● GOAL OF THE EXERCISE
Reproduce the lines below verbatim. Pictures are to be omitted.

● DATASET CONTENT
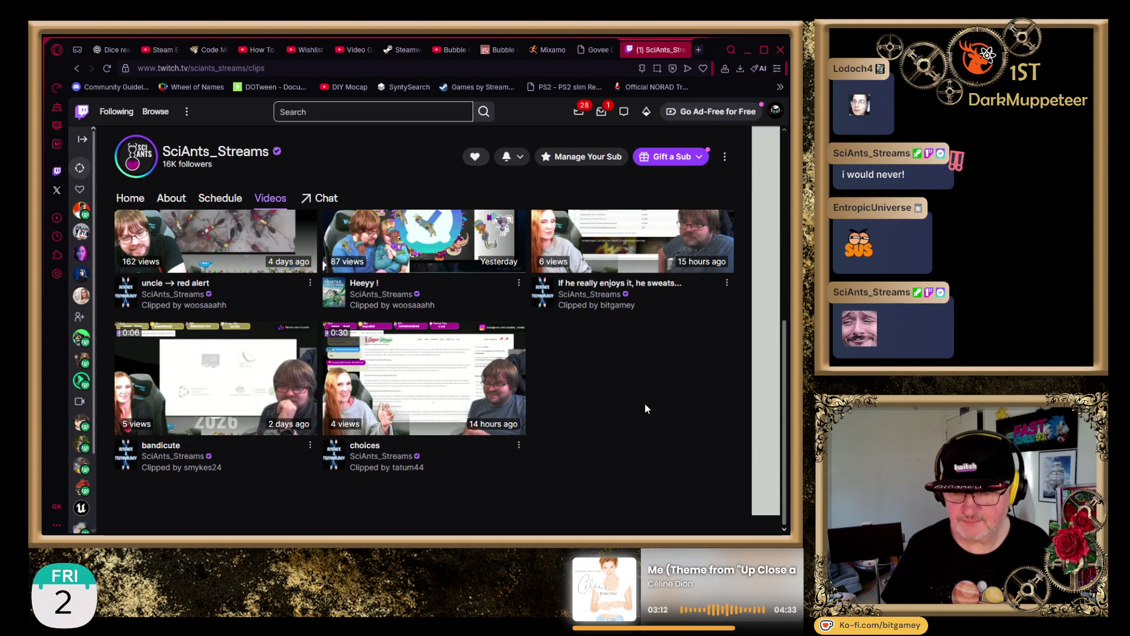
{"action": "scroll", "coordinate": [645, 403], "scroll_direction": "up", "scroll_amount": 2}
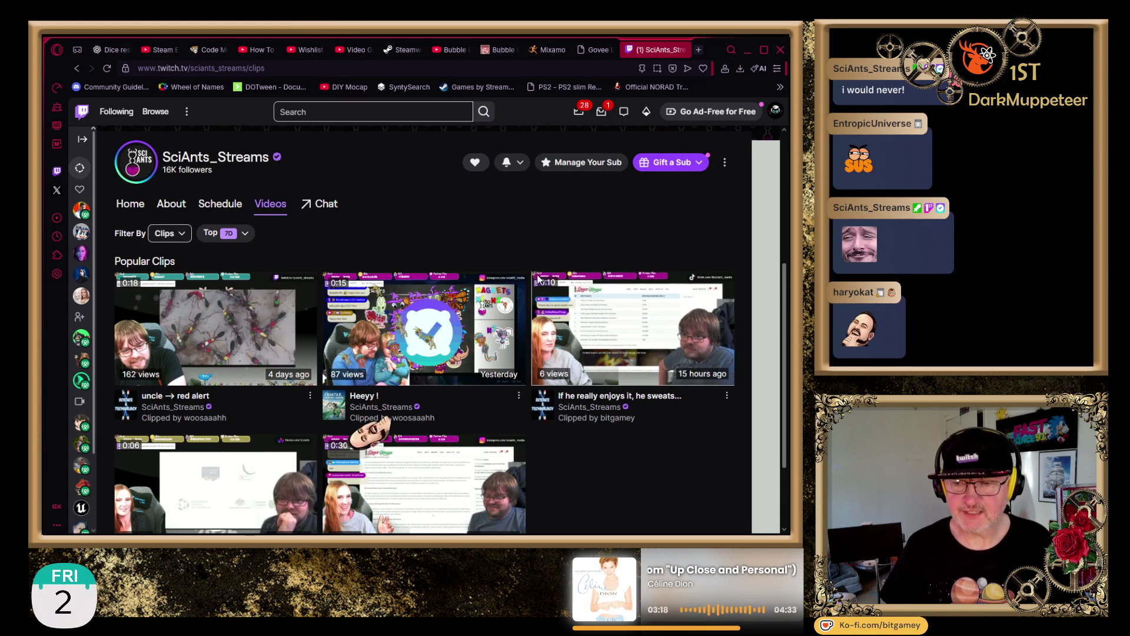
{"action": "scroll", "coordinate": [528, 265], "scroll_direction": "up", "scroll_amount": 1}
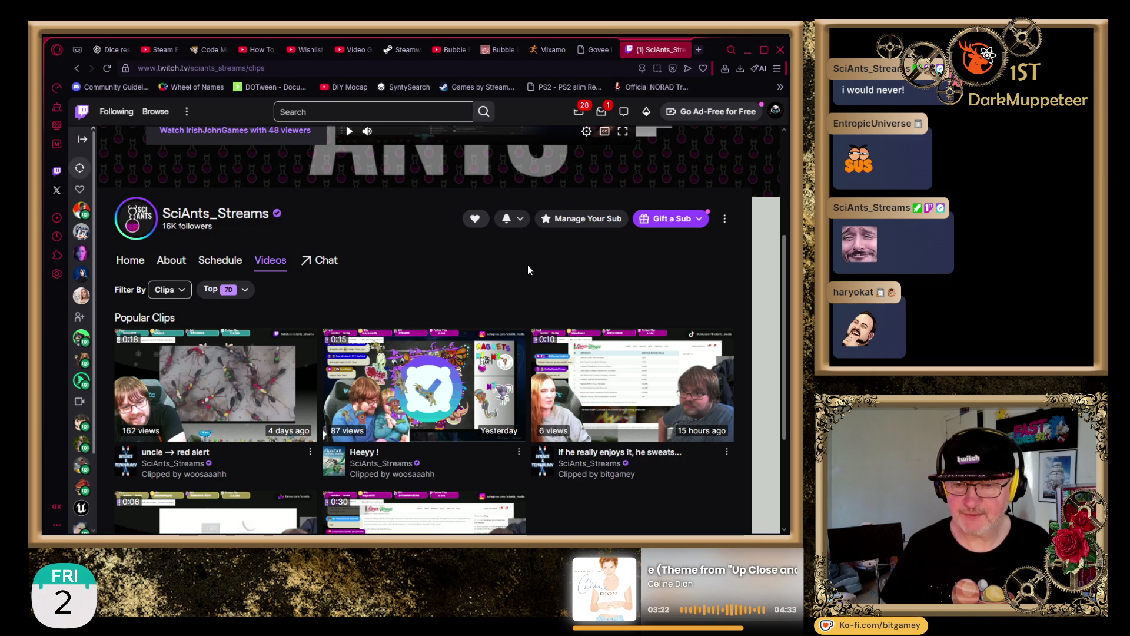
{"action": "scroll", "coordinate": [527, 269], "scroll_direction": "down", "scroll_amount": 2}
{"action": "scroll", "coordinate": [527, 270], "scroll_direction": "down", "scroll_amount": 1}
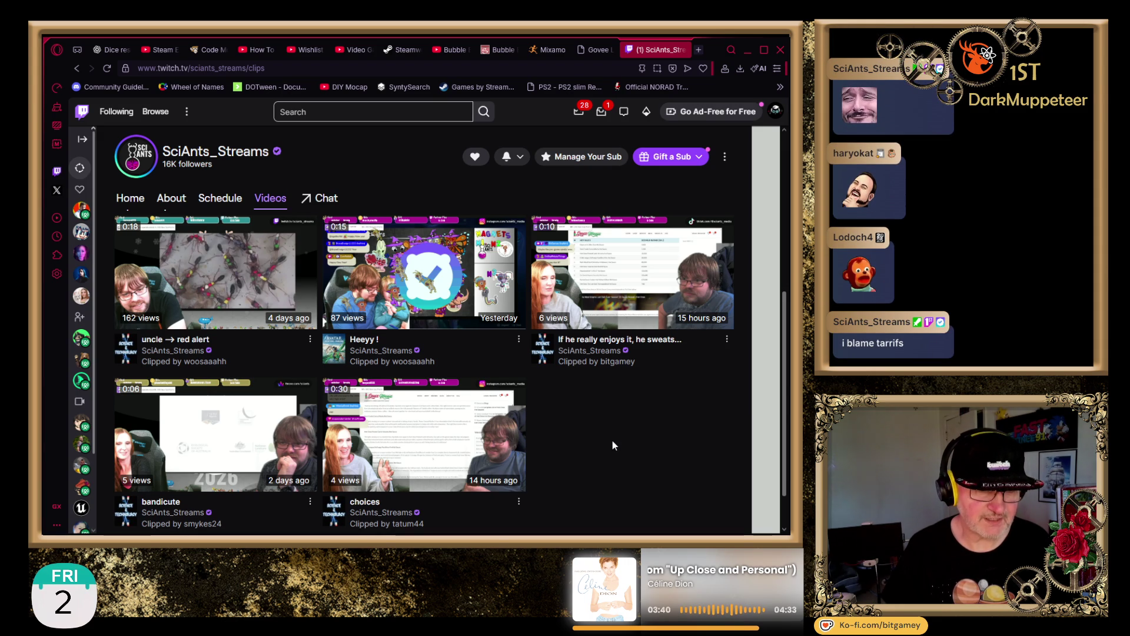
{"action": "scroll", "coordinate": [613, 446], "scroll_direction": "up", "scroll_amount": 3}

● OUTPUT
{"action": "scroll", "coordinate": [645, 403], "scroll_direction": "up", "scroll_amount": 2}
{"action": "scroll", "coordinate": [528, 265], "scroll_direction": "up", "scroll_amount": 1}
{"action": "scroll", "coordinate": [527, 269], "scroll_direction": "down", "scroll_amount": 2}
{"action": "scroll", "coordinate": [527, 270], "scroll_direction": "down", "scroll_amount": 1}
{"action": "scroll", "coordinate": [613, 446], "scroll_direction": "up", "scroll_amount": 3}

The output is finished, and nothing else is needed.